Nous réclamons également que cessent immédiatement les sentences de morts, les promesses de lapidation, les mises en garde menaçantes à son égard et aussi à l’encontre de celles qui la soutiennent ! Nous rappelons, que déclarer folles ou fous, toutes celles et ceux qui osent emprunter des voies nouvelles dans la conquête de la démocratie, est une vieille rhétorique qui, pour avoir fait long feu, n’a pas fait ses preuves ! Ces méthodes d’un autre âge semblaient pourtant révolues à jamais et voilà quelle réapparaissent dans la bouche même de certains démocrates incapables de comprendre – quel paradoxe – que soutenir la liberté ne souffre d’aucune exception.
La mondialisation économique ne s’accompagne pas de la mondialisation des droits humains. La diplomatie soutient les guerres sans soutenir les peuples, les premières victimes sont les femmes, la moitié de l’humanité, bafouées, humilées, violées, battues.
Quand une femme se lève et crie sa rage de liberté, nous crions avec elle ! Et nous nous devons de crier si fort que l’écho de nos voix atteigne Amina et toutes les autres ! La Tunisie et son pouvoir islamiste ne peuvent plus rester sourds à ces appels, par centaine de milliers, à travers le monde, qui hurlent : FREE AMINA !
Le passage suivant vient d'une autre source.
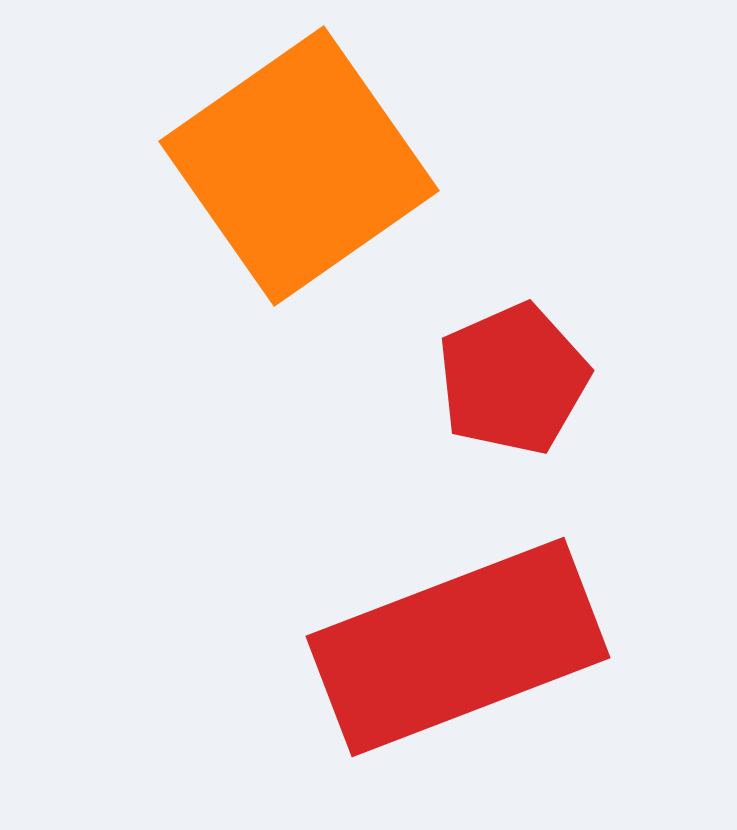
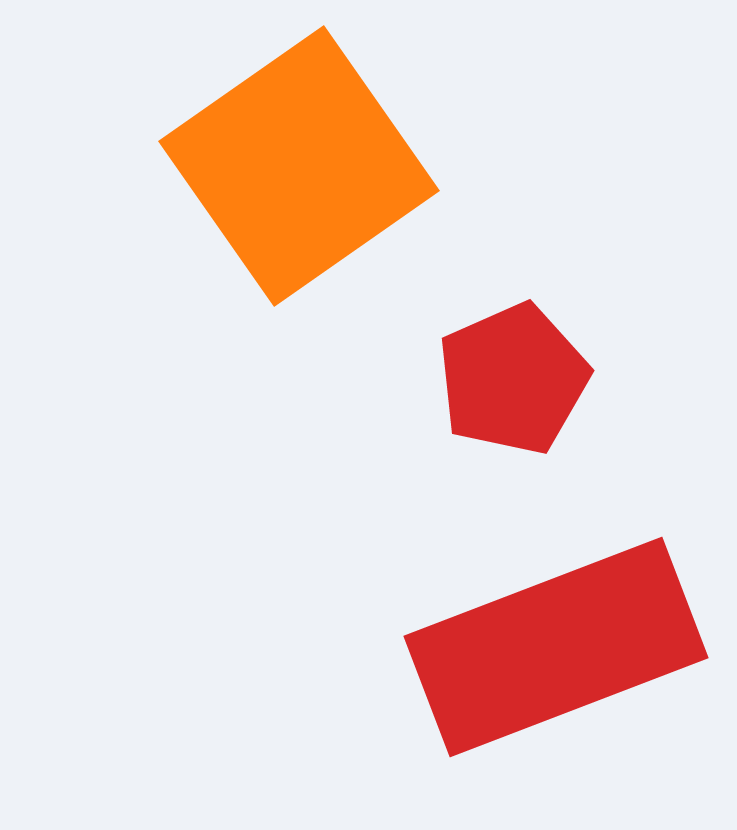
red rectangle: moved 98 px right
Nous, femmes qui refusons toutes les formes de totalitarisme, nous affirmons haut et fort notre universalisme. Nous attendons, de toutes les organisations de défense des droits humains, de tous les démocrates, de toutes les féministes, de tous les humanistes, à travers le monde en général et en Tunisie en particulier, qu’ils et elles se lèvent avec nous pour soutenir Amina mais également toutes les autres dans notre combat pour l’émancipation des femmes.